Manager, Clinical Data Management

Warsaw Full time

The Manager, Clinical Data Management (Senior Study Data Management Quality Leader (Sr DMQL)) is responsible for overseeing the end to end DS&M study related activities and is accountable for all DS&M study deliverables in terms of quality & delivery to plan. This role mentors other DS&M team member(s) and acts as Subject Matter Expert.

Responsibilities:  

  • Accountable for the end to end DS&M study related activities in terms of quality & delivery to plan which include:

  • o Electronic Case Report Form and (electronic) Diary Cards & other clinical outcome assessments

  • o Defining and executing the Data Management Strategy including data ingestion, cleaning & reconciliation

  • o Interim and final cleaned database lock

  • o Archival of all DM documents in the eTMF

  • o Archival of the study database and provision of clinical data to the study site

  • Accountable for one or several complex studies, and has the ability and experience to manage the delivery of any type of study (different therapeutic areas, complex/unusual early phase setting, new/unusual indication, pivotal/Phase III and efficacy studies, clinical as well as epidemiology studies)

  • For an in-house study, leads the day to day DS&M operational study related activities, acts as a member of the study core team and is the single point of contact for all the DM study related activities & matters

  • For a study outsourced through a DM Functional Service Provider (FSP) or Full Services Outsourcing (FSO), conducts & documents sponsor oversight of the end to end FSP/FSO study related activities and ensures training on the protocol to the FSP resources working on the study

  • Provides DM operational input into the study design, the protocol, study planning, study documents including the study risk register

  • Provides reports, status updates, feedback and advice to key study stakeholders on study progress.

  • May oversees and provides input to the development of budgets forecasts for FSP and FSO contracts.

  • Creates or reviews study level timelines for DM deliverables and ensures teams adhere to these.

  • Promotes the implementation of clinical data standards to increase consistency, efficiency & productivity

  • Acts as the first point of escalation for all DM study issues. Understands, mediates and solves issues related to DM study deliverables and escalates as required to DM representative at Asset level.

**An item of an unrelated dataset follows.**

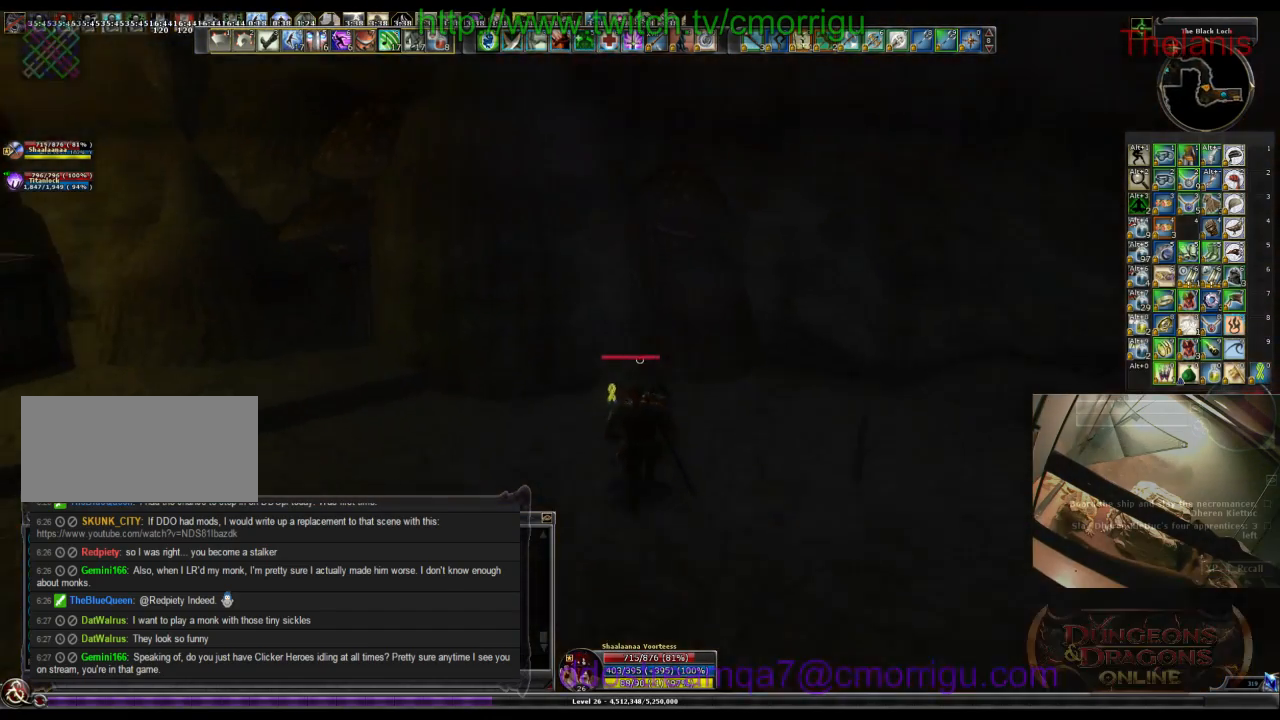
{"keys": ["d", "w"], "events": [[434, "w", "down"]]}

  • Ensures DM study deliverables are in compliance with GSK SOPs and regulatory guidelines

  • Develops and maintains excellent professional relationships with study team and other key stakeholders • Acts as a mentor for junior members of the DS&M team

  • Acts as a Subject Matter Expert supporting the implementation of new processes, data standards, trainings, systems, vendor quality assessments, audits and inspections

  

Why You? 

What skills and expertise you will bring to the role: 

  • Relevant education degree from Scientific Discipline (Biomedical or Computer)

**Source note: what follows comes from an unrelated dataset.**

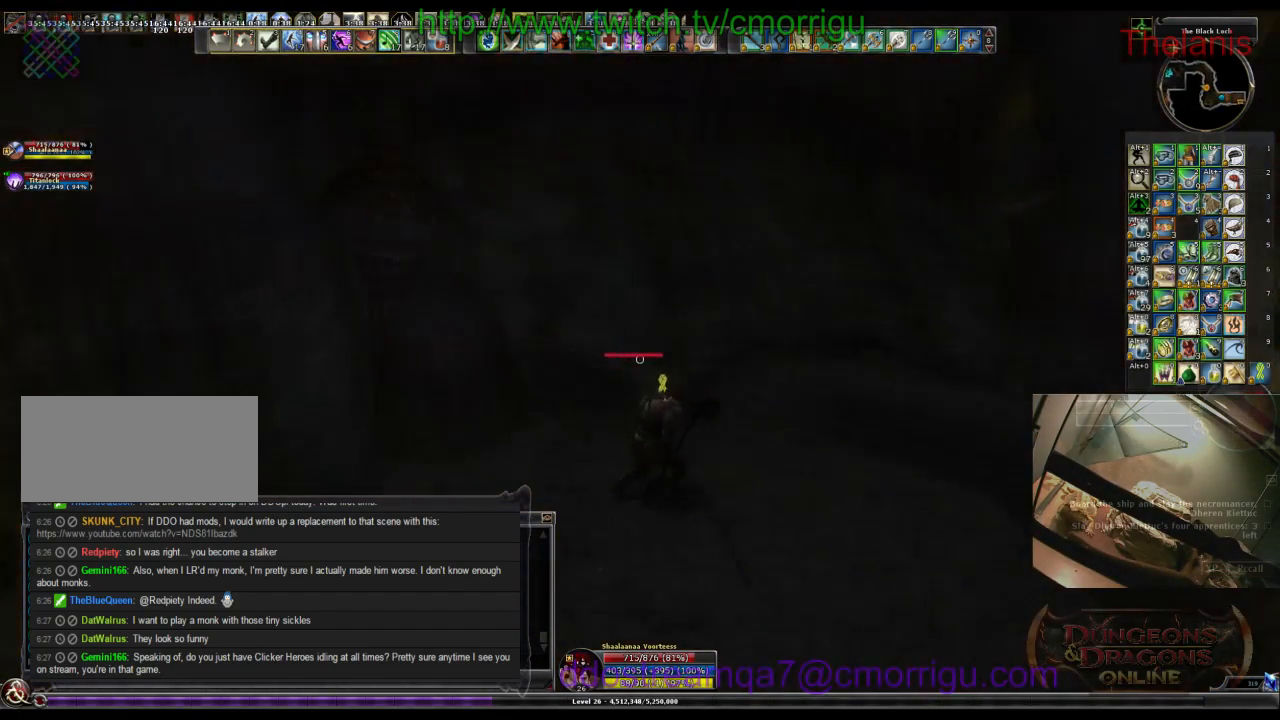
{"keys": ["w"], "events": [[167, "d", "up"]]}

  • Min. 5 years of data management/clinical trials experience in Pharma, CRO and/or ARO 

  • Knowledge of the principles of quality, safety, risk management and compliance (ICH and GCP)

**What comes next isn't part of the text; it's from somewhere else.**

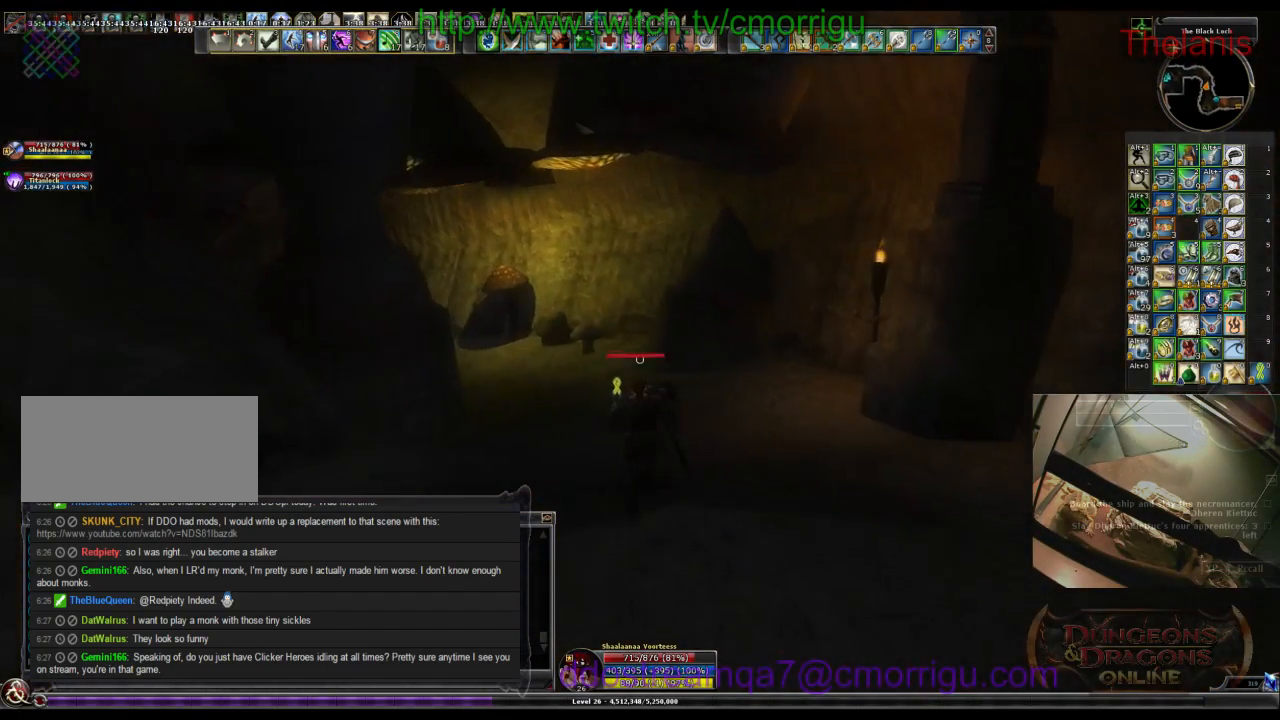
{"keys": ["w"], "events": []}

  • Fluent English, both spoken and written

  • Good communication skills, verbal and written, ability to effectively communicate and maintain strong working relationships in global teams at all levels of the organization

  • Demonstrated project management ability to plan, organize and manage activities to deliver specific study goals and objectives to measurable targets

  • Understanding of laboratory data including biomarker data

  • Experience of InForm, RAVE and/or Veeva EDC systems will be an advantage

  • Experience working with key global preferred suppliers/ partnerships, to ensure deliverables are to the agreed standard

Why GSK?

What we offer:

  • Career at one of the leading global healthcare companies

  • Contract of employment

  • Attractive reward package (annual bonus & awards for outstanding performance, recognition awards for additional achievements and engagement, holiday benefit)

  • Life insurance and pension plan

  • Private medical package with additional preventive healthcare services for employees and their eligible

  • Sports cards (Multisport)

  • Possibilities of development within the role and company’s structure

  • Personalized learning approach (mentoring, online training’ platforms: Keep Growing Campus, LinkedIn Learning, Business Skills, Harvard Manage Mentor, Skillsoft and external training)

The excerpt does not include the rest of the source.